What makes a singer memorable comprises a warm stage presence, a thrilling instrument, well-developed technique, keen dramatic instincts, and linguistic capability. Mezzo-soprano Janara Kellerman is so gifted in each aspect that we wonder why she is not onstage at The Metropolitan Opera.
She was brought to our attention three years ago by Maestro Keith Chambers, Founder and Music Director of New Amsterdam Opera who has a knack for finding grand voices and putting them to good use. We last heard Ms. Kellerman grabbing the lead role of Massenet's Hérodiade in her teeth and running with it.
We have also enjoyed her Preziosilla in Verdi's La Forza del Destino and her Ortrud in Wagner's Lohengrin, as well as her Santuzza in Mascagni's Cavalleria Rusticana--all with New Amsterdam Opera. Toning down her glamor, she made a fine Mama Lucia in the latter opera, with the Martha Cardona Opera.
Yesterday we enjoyed her generous mezzo-soprano instrument in a varied program that left nothing to be desired (and no post-modern atrocities to be endured), giving ample evidence of her artistic versatility.
Although Ms. Kellerman scarcely resembles Cinderella in her physical appearance, her facility with Rossini's florid writing made "Nacqui all'affanno...Non più mesta" a joy to the ear. Her voice filled the sanctuary of Rutgers Presbyterian Church, soaring to the rafters. The aria was delivered with expressive legato and clean fioritura; the cabaletta was filled with fireworks.

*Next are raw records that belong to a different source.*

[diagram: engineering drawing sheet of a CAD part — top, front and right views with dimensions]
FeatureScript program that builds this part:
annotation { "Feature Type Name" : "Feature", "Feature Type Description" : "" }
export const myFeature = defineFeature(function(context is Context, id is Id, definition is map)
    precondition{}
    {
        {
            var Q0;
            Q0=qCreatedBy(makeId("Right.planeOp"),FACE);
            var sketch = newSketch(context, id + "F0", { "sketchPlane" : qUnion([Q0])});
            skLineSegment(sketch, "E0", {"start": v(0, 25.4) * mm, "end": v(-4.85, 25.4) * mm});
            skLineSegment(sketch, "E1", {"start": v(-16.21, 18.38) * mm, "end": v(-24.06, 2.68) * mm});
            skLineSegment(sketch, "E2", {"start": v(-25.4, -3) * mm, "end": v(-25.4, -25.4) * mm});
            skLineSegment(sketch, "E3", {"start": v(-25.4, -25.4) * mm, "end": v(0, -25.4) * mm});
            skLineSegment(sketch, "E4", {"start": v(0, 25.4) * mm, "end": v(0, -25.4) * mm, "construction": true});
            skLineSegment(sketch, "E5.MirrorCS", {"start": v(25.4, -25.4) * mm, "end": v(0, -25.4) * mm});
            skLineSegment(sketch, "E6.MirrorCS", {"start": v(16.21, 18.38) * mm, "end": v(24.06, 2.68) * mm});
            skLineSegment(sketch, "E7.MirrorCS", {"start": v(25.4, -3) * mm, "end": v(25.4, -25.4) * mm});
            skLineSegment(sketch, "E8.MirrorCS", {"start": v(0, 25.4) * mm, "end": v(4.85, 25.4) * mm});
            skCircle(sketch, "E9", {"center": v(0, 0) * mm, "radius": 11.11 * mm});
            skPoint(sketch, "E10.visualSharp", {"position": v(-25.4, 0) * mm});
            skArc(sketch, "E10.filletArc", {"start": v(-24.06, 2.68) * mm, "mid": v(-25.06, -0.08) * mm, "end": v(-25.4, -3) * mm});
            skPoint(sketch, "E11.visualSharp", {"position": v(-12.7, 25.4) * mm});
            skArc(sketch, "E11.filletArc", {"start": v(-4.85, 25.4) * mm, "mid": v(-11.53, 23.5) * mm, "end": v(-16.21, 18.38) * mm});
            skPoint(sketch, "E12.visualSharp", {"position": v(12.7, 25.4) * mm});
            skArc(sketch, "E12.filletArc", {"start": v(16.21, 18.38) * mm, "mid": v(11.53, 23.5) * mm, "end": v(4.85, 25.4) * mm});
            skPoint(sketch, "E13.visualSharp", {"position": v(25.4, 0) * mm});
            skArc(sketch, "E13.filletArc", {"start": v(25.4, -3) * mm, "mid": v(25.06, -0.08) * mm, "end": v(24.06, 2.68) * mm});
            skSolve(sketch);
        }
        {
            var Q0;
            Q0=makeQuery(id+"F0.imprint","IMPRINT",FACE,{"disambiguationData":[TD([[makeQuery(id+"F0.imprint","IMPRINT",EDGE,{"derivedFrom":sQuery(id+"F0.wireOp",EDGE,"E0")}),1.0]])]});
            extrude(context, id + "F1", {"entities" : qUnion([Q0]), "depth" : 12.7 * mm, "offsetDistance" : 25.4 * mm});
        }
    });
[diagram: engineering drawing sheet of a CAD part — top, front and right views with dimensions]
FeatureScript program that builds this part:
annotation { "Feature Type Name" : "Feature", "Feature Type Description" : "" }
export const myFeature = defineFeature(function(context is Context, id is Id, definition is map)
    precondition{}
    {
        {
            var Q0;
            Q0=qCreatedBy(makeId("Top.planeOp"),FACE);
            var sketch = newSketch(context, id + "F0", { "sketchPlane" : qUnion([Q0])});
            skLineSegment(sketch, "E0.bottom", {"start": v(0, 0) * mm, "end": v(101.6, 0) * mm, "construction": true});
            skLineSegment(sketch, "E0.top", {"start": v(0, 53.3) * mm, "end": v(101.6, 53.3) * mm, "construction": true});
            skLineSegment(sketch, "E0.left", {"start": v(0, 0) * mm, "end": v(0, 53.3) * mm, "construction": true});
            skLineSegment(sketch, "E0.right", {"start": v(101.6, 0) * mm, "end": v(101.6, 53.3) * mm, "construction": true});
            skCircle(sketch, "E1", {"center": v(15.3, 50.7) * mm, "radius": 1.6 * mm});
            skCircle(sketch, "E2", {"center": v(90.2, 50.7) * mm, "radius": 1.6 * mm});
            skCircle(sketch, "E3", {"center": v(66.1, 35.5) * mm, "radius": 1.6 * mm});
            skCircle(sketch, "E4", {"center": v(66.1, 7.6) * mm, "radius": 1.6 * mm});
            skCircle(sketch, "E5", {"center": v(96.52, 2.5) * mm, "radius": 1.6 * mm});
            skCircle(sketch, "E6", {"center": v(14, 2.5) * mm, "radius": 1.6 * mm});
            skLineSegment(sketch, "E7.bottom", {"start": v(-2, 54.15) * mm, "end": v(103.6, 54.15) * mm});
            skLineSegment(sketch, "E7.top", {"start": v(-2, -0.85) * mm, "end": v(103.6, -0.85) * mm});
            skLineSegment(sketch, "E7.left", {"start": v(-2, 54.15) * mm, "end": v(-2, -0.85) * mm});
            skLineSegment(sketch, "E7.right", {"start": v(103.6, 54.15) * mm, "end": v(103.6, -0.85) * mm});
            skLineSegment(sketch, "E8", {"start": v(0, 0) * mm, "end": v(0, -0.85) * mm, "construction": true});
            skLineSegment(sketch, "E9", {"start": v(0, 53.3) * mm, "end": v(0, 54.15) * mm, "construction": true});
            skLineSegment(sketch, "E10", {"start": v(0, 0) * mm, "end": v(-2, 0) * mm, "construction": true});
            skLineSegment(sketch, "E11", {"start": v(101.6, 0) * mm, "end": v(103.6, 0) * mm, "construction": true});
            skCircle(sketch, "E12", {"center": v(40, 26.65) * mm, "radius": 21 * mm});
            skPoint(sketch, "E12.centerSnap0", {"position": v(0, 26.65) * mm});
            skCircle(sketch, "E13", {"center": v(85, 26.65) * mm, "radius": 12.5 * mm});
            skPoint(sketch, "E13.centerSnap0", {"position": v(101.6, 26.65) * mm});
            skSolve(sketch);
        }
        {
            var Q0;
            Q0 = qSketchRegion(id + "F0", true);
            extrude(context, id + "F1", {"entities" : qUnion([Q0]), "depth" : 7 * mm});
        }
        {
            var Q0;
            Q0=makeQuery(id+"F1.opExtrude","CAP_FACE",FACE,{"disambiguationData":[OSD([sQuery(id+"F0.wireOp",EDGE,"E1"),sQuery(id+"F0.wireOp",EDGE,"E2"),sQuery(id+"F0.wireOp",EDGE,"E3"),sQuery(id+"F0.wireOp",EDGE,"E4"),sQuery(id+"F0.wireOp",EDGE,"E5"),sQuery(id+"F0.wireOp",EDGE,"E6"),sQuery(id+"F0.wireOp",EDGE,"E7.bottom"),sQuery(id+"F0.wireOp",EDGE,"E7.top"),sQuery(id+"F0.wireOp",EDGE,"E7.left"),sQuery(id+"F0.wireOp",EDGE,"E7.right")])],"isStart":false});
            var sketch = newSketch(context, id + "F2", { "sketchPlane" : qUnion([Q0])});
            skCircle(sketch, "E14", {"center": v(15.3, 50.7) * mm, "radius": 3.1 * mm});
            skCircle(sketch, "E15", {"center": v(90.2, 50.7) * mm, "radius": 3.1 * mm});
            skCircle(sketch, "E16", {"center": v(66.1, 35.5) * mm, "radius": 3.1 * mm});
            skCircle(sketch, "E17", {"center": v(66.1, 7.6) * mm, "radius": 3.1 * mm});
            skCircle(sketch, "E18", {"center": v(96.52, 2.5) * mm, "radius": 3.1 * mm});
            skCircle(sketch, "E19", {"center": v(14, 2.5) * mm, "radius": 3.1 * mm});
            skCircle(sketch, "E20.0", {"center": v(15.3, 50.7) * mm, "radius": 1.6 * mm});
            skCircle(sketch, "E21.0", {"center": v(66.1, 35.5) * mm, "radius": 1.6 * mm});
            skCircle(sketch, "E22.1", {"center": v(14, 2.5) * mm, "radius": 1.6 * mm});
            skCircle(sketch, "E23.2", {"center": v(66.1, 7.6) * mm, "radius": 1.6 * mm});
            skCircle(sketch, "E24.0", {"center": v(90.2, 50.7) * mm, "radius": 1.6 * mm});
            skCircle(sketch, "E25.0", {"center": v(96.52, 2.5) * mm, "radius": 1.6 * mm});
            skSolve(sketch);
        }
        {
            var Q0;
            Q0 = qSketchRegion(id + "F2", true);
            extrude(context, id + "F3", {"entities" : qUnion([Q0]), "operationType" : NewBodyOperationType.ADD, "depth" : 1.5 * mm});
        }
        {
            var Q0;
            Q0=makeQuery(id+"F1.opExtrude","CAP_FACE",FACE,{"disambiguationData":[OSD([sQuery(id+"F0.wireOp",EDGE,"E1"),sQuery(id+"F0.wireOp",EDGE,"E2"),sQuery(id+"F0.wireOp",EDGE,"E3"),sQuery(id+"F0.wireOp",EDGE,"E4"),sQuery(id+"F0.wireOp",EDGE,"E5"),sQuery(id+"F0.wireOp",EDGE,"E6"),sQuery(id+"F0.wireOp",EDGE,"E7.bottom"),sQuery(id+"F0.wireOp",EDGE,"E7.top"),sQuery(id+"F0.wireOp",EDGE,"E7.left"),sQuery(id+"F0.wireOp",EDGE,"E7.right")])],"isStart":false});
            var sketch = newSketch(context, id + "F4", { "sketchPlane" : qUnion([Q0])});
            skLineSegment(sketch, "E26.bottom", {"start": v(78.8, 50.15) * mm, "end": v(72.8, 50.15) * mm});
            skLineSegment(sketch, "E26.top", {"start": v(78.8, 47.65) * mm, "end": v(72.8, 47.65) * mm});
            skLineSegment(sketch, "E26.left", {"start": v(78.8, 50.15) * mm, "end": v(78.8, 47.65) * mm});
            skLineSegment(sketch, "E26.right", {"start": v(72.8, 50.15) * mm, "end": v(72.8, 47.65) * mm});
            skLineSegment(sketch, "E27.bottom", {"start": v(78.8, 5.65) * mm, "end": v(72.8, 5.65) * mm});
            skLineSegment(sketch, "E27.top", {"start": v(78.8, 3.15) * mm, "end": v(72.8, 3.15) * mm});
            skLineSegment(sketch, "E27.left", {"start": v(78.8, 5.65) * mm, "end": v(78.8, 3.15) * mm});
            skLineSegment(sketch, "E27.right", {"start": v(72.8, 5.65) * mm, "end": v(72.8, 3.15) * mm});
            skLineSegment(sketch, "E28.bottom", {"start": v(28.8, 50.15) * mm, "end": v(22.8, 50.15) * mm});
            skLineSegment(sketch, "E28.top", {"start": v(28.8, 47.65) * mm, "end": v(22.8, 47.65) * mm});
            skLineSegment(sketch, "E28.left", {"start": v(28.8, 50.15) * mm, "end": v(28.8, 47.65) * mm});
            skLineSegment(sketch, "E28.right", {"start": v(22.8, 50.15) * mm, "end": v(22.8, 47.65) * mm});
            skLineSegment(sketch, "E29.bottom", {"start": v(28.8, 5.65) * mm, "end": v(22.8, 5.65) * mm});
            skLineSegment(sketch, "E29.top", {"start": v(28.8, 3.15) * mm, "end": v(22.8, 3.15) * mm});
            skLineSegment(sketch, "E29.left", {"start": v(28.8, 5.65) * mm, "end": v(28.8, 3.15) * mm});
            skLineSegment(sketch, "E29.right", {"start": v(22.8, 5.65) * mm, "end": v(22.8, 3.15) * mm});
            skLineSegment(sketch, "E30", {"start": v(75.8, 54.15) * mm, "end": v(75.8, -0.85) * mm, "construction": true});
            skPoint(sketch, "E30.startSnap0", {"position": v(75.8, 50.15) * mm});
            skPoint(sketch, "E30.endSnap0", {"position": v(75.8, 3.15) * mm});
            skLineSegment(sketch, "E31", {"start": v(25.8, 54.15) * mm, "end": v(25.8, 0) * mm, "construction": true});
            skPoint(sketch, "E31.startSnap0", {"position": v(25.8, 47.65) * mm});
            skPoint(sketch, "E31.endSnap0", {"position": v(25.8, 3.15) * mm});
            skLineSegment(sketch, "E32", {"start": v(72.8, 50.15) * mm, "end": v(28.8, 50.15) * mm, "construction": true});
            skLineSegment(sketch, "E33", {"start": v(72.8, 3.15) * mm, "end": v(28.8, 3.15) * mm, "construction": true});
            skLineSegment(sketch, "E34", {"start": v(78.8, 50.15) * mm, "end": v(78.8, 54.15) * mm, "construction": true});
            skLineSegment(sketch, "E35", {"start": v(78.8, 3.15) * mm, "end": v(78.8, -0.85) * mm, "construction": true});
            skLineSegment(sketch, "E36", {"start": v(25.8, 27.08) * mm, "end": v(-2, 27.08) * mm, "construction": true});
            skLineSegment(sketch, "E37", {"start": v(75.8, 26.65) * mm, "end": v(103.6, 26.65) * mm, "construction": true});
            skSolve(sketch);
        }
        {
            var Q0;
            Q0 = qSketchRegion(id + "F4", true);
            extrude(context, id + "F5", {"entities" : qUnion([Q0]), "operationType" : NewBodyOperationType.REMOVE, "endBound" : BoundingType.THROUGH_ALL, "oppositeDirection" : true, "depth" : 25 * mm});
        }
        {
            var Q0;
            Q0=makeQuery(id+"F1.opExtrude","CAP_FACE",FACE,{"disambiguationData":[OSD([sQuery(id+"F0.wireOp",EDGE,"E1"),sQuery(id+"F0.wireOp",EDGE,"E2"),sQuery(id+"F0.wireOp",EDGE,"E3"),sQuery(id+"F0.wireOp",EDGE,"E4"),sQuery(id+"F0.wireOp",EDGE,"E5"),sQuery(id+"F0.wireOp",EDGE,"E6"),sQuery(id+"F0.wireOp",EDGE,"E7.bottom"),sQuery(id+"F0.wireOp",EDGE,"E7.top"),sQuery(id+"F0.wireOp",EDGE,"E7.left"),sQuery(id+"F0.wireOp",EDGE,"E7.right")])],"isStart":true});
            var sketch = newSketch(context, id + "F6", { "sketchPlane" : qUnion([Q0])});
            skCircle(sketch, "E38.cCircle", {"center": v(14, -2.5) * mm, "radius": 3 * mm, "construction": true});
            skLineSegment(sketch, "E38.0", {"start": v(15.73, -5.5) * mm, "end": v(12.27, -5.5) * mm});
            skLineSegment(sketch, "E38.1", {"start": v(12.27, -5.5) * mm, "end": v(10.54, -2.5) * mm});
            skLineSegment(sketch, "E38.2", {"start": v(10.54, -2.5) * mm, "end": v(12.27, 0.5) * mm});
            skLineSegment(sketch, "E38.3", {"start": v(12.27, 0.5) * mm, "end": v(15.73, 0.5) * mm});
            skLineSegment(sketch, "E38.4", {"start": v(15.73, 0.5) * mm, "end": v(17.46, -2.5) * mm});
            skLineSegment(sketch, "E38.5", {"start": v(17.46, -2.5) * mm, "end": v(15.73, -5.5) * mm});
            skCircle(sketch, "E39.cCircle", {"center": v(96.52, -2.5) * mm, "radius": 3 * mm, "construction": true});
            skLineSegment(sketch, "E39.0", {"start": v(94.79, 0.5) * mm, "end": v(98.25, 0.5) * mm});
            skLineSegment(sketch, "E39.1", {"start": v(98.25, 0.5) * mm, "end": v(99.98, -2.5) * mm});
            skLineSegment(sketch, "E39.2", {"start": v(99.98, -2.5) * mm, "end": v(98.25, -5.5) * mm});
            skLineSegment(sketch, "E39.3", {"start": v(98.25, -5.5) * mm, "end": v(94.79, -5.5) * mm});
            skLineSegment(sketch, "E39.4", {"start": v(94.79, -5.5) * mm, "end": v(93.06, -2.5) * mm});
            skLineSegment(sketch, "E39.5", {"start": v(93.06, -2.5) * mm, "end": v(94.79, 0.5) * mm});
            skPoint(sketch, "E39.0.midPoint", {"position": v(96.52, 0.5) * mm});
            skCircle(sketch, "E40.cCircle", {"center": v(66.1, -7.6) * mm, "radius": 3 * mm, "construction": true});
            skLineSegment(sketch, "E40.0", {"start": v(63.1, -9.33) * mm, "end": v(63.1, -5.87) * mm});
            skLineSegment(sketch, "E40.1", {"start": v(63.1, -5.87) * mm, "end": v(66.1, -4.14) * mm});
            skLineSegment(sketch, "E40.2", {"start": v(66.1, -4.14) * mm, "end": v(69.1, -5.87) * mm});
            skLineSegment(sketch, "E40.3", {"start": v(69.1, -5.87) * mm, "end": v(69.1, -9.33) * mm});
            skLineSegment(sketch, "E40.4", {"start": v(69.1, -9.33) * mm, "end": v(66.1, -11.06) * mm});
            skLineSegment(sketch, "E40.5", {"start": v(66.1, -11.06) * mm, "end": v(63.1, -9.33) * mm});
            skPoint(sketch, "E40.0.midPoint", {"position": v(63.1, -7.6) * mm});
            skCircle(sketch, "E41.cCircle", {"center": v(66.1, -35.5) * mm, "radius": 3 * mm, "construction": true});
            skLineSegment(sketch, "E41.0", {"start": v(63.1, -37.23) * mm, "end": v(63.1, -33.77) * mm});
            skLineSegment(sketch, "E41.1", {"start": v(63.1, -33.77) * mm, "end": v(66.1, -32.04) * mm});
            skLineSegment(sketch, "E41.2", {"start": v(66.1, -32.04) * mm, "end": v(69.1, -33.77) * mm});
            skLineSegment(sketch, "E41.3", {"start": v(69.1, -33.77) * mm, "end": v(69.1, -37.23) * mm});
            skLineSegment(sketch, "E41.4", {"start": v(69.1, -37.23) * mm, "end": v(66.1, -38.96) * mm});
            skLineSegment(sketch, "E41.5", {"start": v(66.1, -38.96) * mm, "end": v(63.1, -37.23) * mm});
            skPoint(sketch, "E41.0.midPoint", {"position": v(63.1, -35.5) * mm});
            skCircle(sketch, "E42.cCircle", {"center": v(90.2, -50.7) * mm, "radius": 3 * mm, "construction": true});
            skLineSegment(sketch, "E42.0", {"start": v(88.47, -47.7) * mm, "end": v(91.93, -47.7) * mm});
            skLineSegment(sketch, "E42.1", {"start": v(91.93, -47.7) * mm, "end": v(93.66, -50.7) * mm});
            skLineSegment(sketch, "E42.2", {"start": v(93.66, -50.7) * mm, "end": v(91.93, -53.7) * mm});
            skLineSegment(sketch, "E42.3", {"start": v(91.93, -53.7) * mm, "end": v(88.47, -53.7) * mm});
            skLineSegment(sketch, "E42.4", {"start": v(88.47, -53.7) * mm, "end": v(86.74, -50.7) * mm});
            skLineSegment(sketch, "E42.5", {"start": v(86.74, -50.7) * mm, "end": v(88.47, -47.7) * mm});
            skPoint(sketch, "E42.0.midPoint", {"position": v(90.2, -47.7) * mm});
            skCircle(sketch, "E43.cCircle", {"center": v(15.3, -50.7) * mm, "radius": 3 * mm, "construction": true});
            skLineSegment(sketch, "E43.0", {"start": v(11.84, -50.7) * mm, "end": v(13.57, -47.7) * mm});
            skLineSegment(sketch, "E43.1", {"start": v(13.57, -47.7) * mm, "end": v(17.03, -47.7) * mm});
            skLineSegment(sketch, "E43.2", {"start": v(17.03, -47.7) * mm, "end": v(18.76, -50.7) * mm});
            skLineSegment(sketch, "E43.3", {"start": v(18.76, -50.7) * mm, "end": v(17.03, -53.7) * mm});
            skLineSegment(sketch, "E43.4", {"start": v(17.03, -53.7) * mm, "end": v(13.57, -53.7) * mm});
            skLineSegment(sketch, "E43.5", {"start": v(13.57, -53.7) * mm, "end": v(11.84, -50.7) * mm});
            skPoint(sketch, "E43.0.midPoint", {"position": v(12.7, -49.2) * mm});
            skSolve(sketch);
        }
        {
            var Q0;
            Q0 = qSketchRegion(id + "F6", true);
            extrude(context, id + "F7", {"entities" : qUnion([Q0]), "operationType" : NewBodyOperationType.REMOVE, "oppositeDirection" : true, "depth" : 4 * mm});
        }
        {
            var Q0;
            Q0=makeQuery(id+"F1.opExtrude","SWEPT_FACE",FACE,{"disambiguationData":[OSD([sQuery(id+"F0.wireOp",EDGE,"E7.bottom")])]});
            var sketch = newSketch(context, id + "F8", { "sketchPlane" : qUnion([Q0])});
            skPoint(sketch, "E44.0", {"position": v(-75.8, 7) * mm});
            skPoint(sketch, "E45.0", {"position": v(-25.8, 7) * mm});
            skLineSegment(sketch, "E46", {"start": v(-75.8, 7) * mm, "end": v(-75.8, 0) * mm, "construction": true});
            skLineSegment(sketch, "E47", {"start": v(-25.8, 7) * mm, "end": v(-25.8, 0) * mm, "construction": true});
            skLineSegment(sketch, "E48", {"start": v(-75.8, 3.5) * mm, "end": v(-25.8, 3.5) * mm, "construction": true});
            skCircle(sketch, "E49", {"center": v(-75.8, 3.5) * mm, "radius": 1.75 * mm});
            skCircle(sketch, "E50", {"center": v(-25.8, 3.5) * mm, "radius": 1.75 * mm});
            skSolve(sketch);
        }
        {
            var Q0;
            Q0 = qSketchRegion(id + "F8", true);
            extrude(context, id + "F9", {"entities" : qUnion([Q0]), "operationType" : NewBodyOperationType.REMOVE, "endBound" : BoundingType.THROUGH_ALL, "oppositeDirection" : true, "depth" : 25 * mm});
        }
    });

Switching to lieder by Brahms did not faze her a bit and her German was notably accurate. "Immer leise wird mein Schlummer" is a lied we could never get through without tearing up and Ms. Kelllerman's dramatic delivery painted a picture for us of this dying woman desperate for a visit from a distant beloved. In "Die Mainacht", she wove a melancholy spell and in "Von ewiger liebe", she sang with steadfast tone, echoing the words of the faithful woman.
Dalila is the perfect role for a mezzo with dramatic instincts. This serpent of a woman must appear maximally seductive toward Samson, her prey; but the audience must get a whiff of her manipulative behavior and destructive intent. We have seen some famous artists in the role but don't think we have heard Camille Saint-Saëns' sinuous vocal line better sung.
We heard another side of her artistry in a trio of French mélodies--all little gems. Henri Duparc's "Chanson Triste" was delivered with gorgeous Gallic flavor and we enjoyed the pianissimo passages. "Extase" was performed with lovely languor. Alfred Bachelet's "Chère nuit" was a tender tribute to a lover.
Carmen is a role tailor-made for Ms. Kellerman, a role in which she can let out all the stops. We were fortunate to hear her build the excitement in "Les tringles des sistres tintaient" and later, as an encore to the program, the "Habanera" performed with plenty of gestural emphasis. This Carmen is one wild woman!
Ms. Kellerman is also adept in Castilian Spanish and we loved the varying moods of Manuel de Falla's Siete Canciones Populares Españolas. There is ironic inference, heartbreak, grief, tenderness, and even a gentle lullaby. But it is the insistent rhythm of "Polo" that leaves us shaking.
The program closed with a special treat--the trio in the Finale of Richard Strauss' Der Rosenkavalier. Ms.Kellerman took the role of Octavian with guest artists soprano Amber Smoke as the Marschallin and soprano Samina Aslam as Sophie. We would have enjoyed it more without those loathed music stands but hey, we are always happy to hear three gorgeous female voices in harmony.
The excellent accompanist Joseph Krupa kept right up to every demand, every line, every rhythm, every mood. We particularly enjoyed him in the exotic music of Saint-Saëns and in the propulsive "Polo".
What a way to spend a Sunday afternoon! It was only 90 minutes of singing; we felt fulfilled but we could have listened for another half hour at least.